- [TUGAS DIKERJAKAN]: Ketik ulang tanpa perubahan bagian teks tentang pengemis di bawah, mulai dari "Pengemis itu terdiam" sampai dengan "di berbagai daerah.".
---------- TEKS UNTUK DIANALISIS ----------
Sore hari pria itu datang. Ganti pakaian di kamar mandi, lalu mengambil motornya. Demikian berlangsung beberapa bulan.
Penjaga masjid itu akhirnya tahu, entah dari mana, bahwa pria itu adalah pengemis. Maka suatu hari kamar mandi dia kunci. Ketika pria pengemis itu datang dia tidak bisa ganti pekaian di kamar mandi.
Dia lalu marah-marah. “Mengapa kamar mandi dikunci? Masjid ini milik umat, milik masyarakat. Bukan milik penjaga masjid!” serunya.
Dengan tenang penjaga masjid itu menjawab, “Masjid memang milik umat. Tetapi masjid bukan tempat pengemis ganti pakaian dan meletakkan kendaraan.”
Pengemis itu terdiam lalu pergi. Dan sejak itu dia tidak pernah datang lagi.
Difabel Berkarya
Kembali ke soal pengemis. Diberi atau tidak?Saya dalam soal ini sering tidak istikamah. Maksudnya sering berubah sikap. Kadang memberi kadang tidak.
Ketika yang muncul logika lebih kuat dari pada perasaan maka saya tidak memberi kepada pengemis. Termasuk kepada pengemis yang cacat tubuh atau disabilitas/difabel (keterbatasan diri)
Saya segera teringat Irma Suryani dari Kebomen, Jawa tengah. Dia dan suami sama-sama cacat tubuh. Sejak kecil kena polio.
Tetapi dia tidak mengemis. Malahan mampu memberi pekerjaan kepada orang-orang cacat, kepada TKI yang pulang, anak jalanan, mantan PSK yang tobat, waria, dan orang normal yang butuh pekerjaan. Yang ditolong sampai 60 ribu orang di berbagai daerah.
Dia meproduksi keset, dari bekas kain perca. Keset itu sangat laris. Dieskpor ke banyak negara sampai sering kuwalahan. Seperti ke Australis, Jepang, Turki dan lainnya. Di belakang rumahnya dibangun asrama untuk anak-anak cacat dari berbagai daerah. Ada sekitar 300 orang dididik dengan gratis.
Jika ada pengemis datang ke rumahnya, Irma akan bicara keras kepada mereka. Termasuk kepada pengemis cacat. Dia tunjukkan bagian tubuhnya yang cacat.
“Lihat ini. Kita sama-sama cacat. Kamu membuat orang cacat menjadi rendah dan hina karena mengemis. Kamu mengemis karena malas, bukan karena tidak bisa bekerja. Kalau kamu mau kamu bisa tinggal di sini saya latih bekerja. Gratis!”
---------- DATA SUMBER ----------
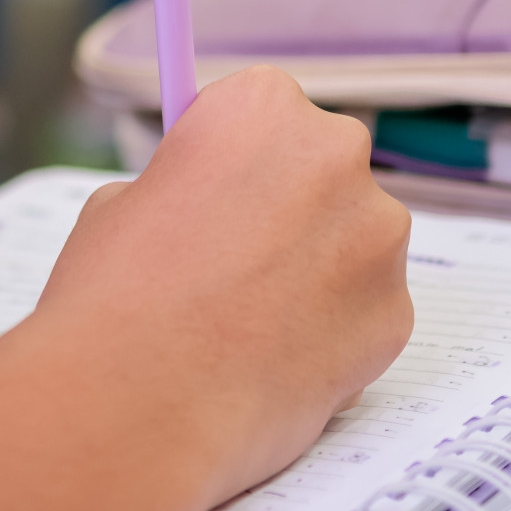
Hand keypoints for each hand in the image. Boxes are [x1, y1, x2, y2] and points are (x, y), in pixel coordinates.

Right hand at [32, 67, 411, 506]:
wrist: (139, 404)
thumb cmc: (113, 298)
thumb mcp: (119, 203)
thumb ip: (184, 184)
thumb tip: (211, 202)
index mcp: (259, 108)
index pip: (265, 106)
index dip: (234, 154)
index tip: (216, 186)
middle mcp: (335, 154)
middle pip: (321, 164)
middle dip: (287, 203)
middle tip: (229, 256)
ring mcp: (378, 237)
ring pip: (353, 238)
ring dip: (314, 266)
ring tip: (242, 319)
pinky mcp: (396, 314)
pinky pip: (366, 308)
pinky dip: (329, 330)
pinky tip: (270, 357)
----------
- [JAWABAN TERTULIS]:
Pengemis itu terdiam lalu pergi. Dan sejak itu dia tidak pernah datang lagi.
Difabel Berkarya
Kembali ke soal pengemis. Diberi atau tidak?Saya dalam soal ini sering tidak istikamah. Maksudnya sering berubah sikap. Kadang memberi kadang tidak.
Ketika yang muncul logika lebih kuat dari pada perasaan maka saya tidak memberi kepada pengemis. Termasuk kepada pengemis yang cacat tubuh atau disabilitas/difabel (keterbatasan diri)
Saya segera teringat Irma Suryani dari Kebomen, Jawa tengah. Dia dan suami sama-sama cacat tubuh. Sejak kecil kena polio.
Tetapi dia tidak mengemis. Malahan mampu memberi pekerjaan kepada orang-orang cacat, kepada TKI yang pulang, anak jalanan, mantan PSK yang tobat, waria, dan orang normal yang butuh pekerjaan. Yang ditolong sampai 60 ribu orang di berbagai daerah.